**DIRECTIONS FOR THIS TASK:** The records beneath should be printed exactly, and the pictures are to be left out.

▬▬▬

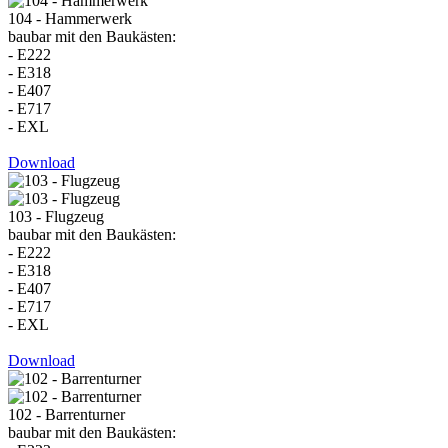
104 - Hammerwerk
baubar mit den Baukästen:
- E222
- E318
- E407
- E717
- EXL
Download
103 - Flugzeug
baubar mit den Baukästen:
- E222
- E318
- E407
- E717
- EXL
Download
102 - Barrenturner
baubar mit den Baukästen:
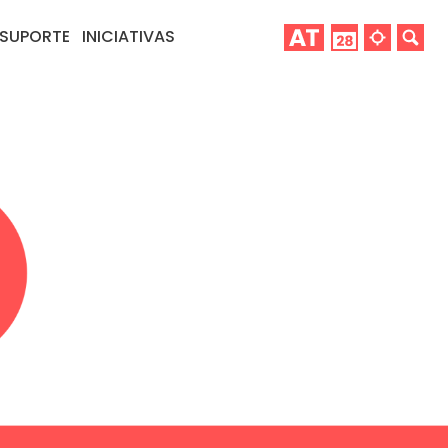
SUPORTE
INICIATIVAS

▬▬▬

**EXERCISE OUTPUT:**
104 - Hammerwerk
baubar mit den Baukästen:
- E222
- E318
- E407
- E717
- EXL
Download
103 - Flugzeug
baubar mit den Baukästen:
- E222
- E318
- E407
- E717
- EXL
Download
102 - Barrenturner
baubar mit den Baukästen:
SUPORTE
INICIATIVAS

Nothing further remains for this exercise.